------ Document source

De son côté, Reporters sans frontières (RSF) a estimé que l’armée israélienne répète dans ses attaques contre les journalistes un schéma connu et documenté, en particulier contre les journalistes d’Al-Jazeera. L’organisation a dénoncé le fait que la communauté internationale, menée par l’Union européenne et les États-Unis, a ignoré les avertissements annonçant cette attaque imminente. Elle a appelé le monde à prendre des mesures fermes pour mettre fin à ce qu’elle a qualifié d’exécutions israéliennes de journalistes.

Lama, 11 ans, rêvait de devenir journaliste, jusqu’à ce que les Israéliens la tuent

Sur le plan gouvernemental, le service de communication de la présidence turque a déclaré que la mort des journalistes d’Al-Jazeera dans la bande de Gaza, suite à une attaque directe, constitue un acte barbare de la part d’Israël. Il a ajouté qu’Israël cible les journalistes afin d’empêcher le monde de voir les crimes de génocide qu’elle commet.

De son côté, le ministère iranien des Affaires étrangères a condamné l’attaque israélienne contre les journalistes, la qualifiant de crime, en déclarant que : « L’attaque contre des journalistes est interdite en toute circonstance, et les viser constitue un crime de guerre. »

------------
------ Données présentées

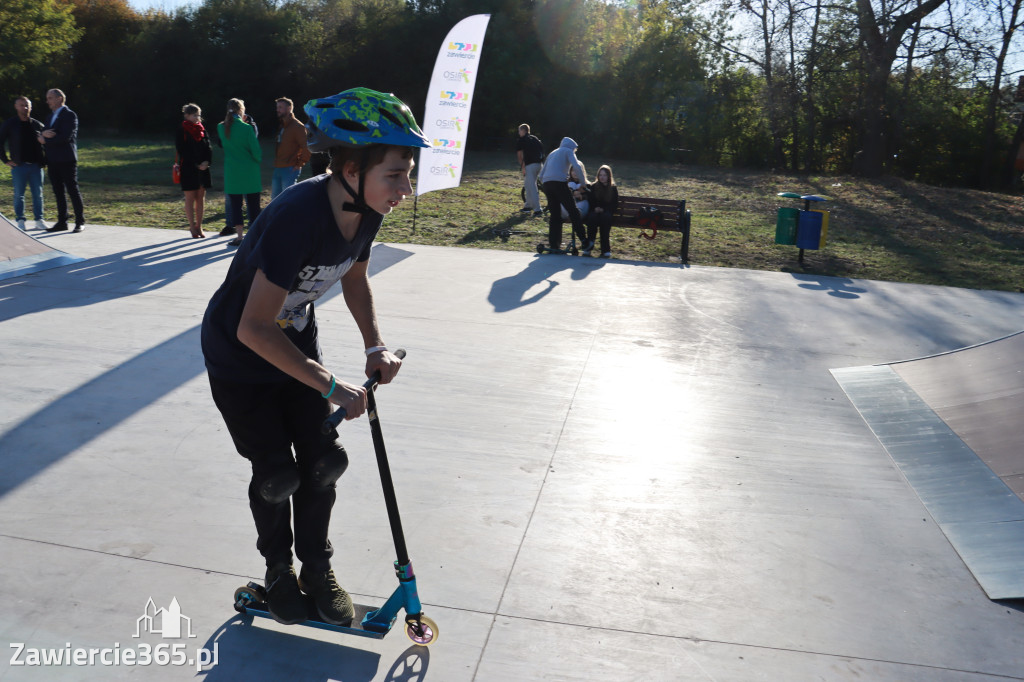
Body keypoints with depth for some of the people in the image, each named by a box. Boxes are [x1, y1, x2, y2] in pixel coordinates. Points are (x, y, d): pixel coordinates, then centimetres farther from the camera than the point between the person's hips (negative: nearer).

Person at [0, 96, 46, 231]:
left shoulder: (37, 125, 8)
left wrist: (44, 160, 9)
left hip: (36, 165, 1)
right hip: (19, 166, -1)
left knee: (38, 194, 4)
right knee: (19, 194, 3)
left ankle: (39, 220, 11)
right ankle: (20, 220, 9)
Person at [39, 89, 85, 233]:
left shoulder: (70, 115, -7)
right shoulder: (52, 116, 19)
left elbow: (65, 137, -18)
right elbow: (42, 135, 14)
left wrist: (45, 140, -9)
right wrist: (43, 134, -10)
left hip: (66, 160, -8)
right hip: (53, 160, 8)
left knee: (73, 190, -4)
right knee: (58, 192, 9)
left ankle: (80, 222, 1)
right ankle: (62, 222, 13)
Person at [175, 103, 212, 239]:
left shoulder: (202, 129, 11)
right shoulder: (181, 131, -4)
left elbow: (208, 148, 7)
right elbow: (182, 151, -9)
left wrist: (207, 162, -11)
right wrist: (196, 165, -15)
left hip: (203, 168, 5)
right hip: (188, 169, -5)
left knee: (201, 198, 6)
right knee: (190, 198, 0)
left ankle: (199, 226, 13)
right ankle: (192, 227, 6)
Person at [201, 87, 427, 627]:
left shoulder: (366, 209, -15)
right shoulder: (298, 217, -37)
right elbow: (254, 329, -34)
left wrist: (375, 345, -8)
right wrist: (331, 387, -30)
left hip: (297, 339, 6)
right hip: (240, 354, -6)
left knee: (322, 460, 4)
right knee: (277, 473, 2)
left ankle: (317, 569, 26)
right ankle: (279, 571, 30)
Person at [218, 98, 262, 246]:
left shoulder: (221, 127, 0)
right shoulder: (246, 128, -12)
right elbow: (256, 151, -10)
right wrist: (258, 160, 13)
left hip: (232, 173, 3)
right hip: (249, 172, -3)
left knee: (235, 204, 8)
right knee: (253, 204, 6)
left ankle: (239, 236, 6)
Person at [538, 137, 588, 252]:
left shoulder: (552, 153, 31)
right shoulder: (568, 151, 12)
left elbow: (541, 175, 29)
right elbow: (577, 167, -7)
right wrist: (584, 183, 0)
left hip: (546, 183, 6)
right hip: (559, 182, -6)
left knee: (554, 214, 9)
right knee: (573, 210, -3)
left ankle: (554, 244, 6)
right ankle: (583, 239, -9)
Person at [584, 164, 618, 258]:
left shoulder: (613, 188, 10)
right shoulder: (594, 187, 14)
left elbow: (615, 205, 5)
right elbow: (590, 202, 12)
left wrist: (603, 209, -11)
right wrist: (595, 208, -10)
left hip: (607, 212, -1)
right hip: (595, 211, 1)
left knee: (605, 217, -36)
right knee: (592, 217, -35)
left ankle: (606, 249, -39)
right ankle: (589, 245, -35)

------------

- [Consigne de travail] Reproduisez à l'identique le passage du document source qui va de « Sur le plan » jusqu'à « génocide qu’elle commet. » inclus. Ces données n'ont aucun rapport avec le document source.

- [Zone de réponse]
Sur le plan gouvernemental, le service de communication de la présidence turque a déclaré que la mort des journalistes d’Al-Jazeera dans la bande de Gaza, suite à une attaque directe, constitue un acte barbare de la part d’Israël. Il a ajouté qu’Israël cible les journalistes afin d’empêcher le monde de voir les crimes de génocide qu’elle commet.